A gestão de Ibaneis Rocha (MDB) quebrou as contas do Distrito Federal. O Tesouro Nacional rebaixou a nota fiscal da capital neste mês. Consequentemente, o governo local perdeu o aval da União para novos empréstimos. O Índice de Capacidade de Pagamento (Capag) caiu da nota B para a C. Esse dado revela objetivamente o colapso administrativo da atual gestão.
Na prática, apenas estados com notas A ou B recebem a garantia federal. A União possui a maior capacidade de honrar dívidas no país. Sem esse respaldo, o crédito fica muito mais caro e restritivo no mercado. Mas por que o DF perdeu essa garantia tão importante? O Tesouro Nacional reprovou a capacidade de poupança do governo distrital.
A gestão de Ibaneis consome 95,27% da arrecadação apenas com despesas correntes. Isso significa que sobra uma margem mínima para investimentos ou novas dívidas. Os números do sistema federal comprovam a ineficiência no controle do dinheiro público. O DF gastou quase tudo o que arrecadou e perdeu a confiança do mercado.
O rombo no BRB e a conta da crise
Esse desastre fiscal ocorre no pior momento possível para o governo. O DF precisa injetar bilhões no Banco de Brasília (BRB) urgentemente.

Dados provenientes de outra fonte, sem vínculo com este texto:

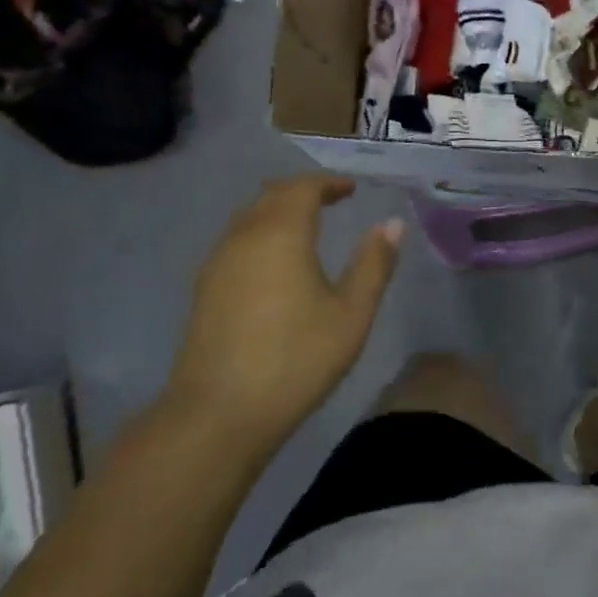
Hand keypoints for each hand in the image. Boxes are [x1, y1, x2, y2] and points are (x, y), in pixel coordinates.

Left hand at [160, 175, 402, 443]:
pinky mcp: (204, 289)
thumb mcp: (351, 314)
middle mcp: (243, 237)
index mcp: (280, 234)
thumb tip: (392, 225)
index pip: (303, 188)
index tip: (351, 189)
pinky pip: (236, 242)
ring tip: (306, 227)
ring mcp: (217, 263)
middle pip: (271, 196)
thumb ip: (373, 265)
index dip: (328, 183)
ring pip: (248, 218)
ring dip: (278, 212)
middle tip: (331, 200)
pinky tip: (275, 263)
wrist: (220, 413)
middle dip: (302, 191)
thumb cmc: (296, 359)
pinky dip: (261, 234)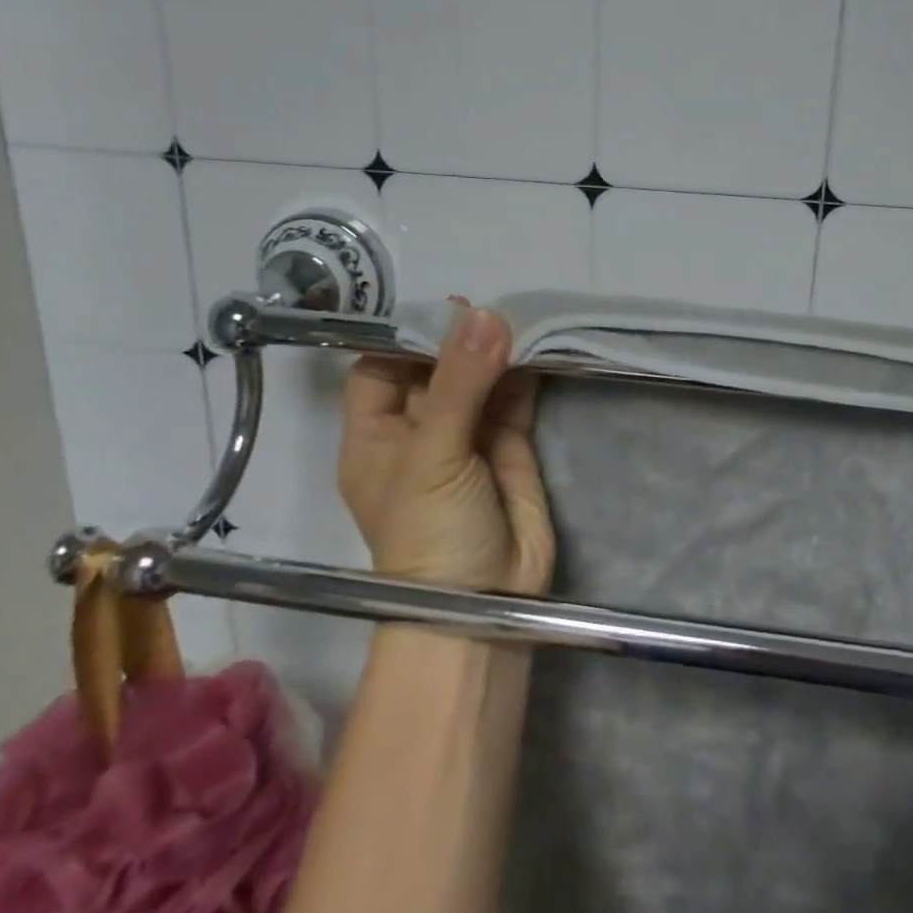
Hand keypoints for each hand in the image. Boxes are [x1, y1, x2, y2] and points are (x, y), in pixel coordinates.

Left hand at [337, 303, 554, 594]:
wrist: (485, 606)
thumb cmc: (431, 533)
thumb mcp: (432, 454)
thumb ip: (460, 383)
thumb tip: (486, 314)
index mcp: (376, 436)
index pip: (379, 369)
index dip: (404, 337)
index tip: (441, 307)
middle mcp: (419, 431)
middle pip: (434, 369)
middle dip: (458, 338)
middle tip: (488, 307)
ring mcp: (467, 438)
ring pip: (479, 380)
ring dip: (496, 352)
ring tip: (517, 318)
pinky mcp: (510, 447)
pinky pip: (514, 400)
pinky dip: (525, 375)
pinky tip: (537, 346)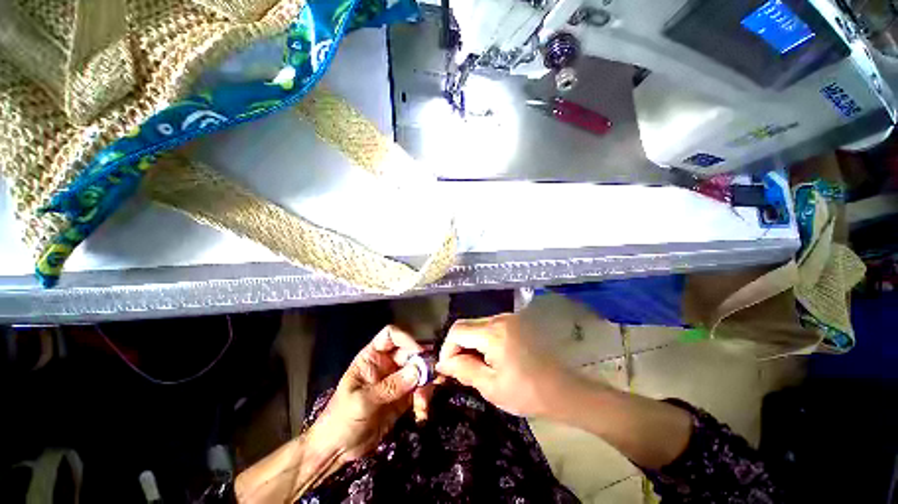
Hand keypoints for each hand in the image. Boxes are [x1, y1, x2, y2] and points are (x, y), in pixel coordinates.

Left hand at [309, 325, 432, 463]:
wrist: (337, 450)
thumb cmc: (340, 420)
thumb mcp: (362, 402)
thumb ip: (390, 386)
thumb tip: (418, 370)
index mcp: (372, 357)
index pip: (391, 336)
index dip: (406, 338)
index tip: (420, 352)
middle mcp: (387, 364)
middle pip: (410, 353)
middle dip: (422, 365)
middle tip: (431, 380)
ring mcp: (397, 380)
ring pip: (419, 371)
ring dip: (426, 385)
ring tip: (423, 404)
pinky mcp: (404, 397)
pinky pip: (420, 390)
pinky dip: (425, 398)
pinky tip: (422, 412)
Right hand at [436, 313, 583, 416]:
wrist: (562, 390)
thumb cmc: (527, 392)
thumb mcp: (491, 386)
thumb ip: (463, 370)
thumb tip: (443, 363)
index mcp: (493, 333)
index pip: (457, 330)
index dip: (447, 349)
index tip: (448, 369)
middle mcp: (500, 318)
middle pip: (466, 325)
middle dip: (457, 346)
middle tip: (460, 369)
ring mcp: (509, 318)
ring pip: (477, 325)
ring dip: (470, 343)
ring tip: (475, 365)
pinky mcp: (516, 322)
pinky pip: (489, 326)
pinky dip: (482, 340)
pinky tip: (488, 357)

O governo distrital detém 71,92% do capital da instituição financeira. Sob a gestão atual, o BRB comprou R$ 12 bilhões em papéis do Banco Master que não valiam nada. Muitos desses papéis eram simplesmente fraudes, títulos falsificados. A Polícia Federal recolheu as provas e uma investigação contra Ibaneis está aberta no Superior Tribunal de Justiça (STJ).
O banco público precisa recompor seu patrimônio para cumprir as regras financeiras. Contudo, a falta do aval da União trava o socorro imediato. Diante do bloqueio criado pela própria incompetência, Ibaneis Rocha elaborou uma manobra arriscada. O governador propõe penhorar nove grandes imóveis públicos como garantia.

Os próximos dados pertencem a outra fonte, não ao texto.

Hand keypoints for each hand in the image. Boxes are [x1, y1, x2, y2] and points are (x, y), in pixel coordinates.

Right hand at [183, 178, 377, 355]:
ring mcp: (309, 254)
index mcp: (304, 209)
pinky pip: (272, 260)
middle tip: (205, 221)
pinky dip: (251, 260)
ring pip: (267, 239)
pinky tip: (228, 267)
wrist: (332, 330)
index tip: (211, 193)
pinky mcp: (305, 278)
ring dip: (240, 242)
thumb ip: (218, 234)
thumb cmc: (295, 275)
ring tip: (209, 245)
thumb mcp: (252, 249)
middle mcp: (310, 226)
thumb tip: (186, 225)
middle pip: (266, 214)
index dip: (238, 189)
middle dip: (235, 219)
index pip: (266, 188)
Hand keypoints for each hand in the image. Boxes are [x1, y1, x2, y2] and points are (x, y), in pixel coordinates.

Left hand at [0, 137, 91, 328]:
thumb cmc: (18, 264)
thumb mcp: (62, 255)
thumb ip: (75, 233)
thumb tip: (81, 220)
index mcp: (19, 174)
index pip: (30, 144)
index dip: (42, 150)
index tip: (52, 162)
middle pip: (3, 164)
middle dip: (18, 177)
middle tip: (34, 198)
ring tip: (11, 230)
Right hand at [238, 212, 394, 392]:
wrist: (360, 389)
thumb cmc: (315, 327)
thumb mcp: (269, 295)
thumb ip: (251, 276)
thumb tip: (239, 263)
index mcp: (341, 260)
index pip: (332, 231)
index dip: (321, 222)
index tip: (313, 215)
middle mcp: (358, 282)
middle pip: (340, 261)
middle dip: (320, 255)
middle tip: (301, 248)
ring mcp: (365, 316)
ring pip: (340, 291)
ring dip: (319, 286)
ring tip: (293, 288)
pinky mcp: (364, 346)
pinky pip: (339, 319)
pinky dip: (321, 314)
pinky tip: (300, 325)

O objetivo é conseguir um empréstimo de até 6,6 bilhões de reais. O Fundo Garantidor de Crédito (FGC) surge como o principal credor avaliado. A Câmara Legislativa do DF ainda precisa aprovar essa operação complexa. A proposta enfrenta forte resistência de deputados da base e da oposição. Se o governo não pagar a dívida, o Estado perderá os imóveis. No fim, a população pagará a conta da má gestão com o próprio patrimônio.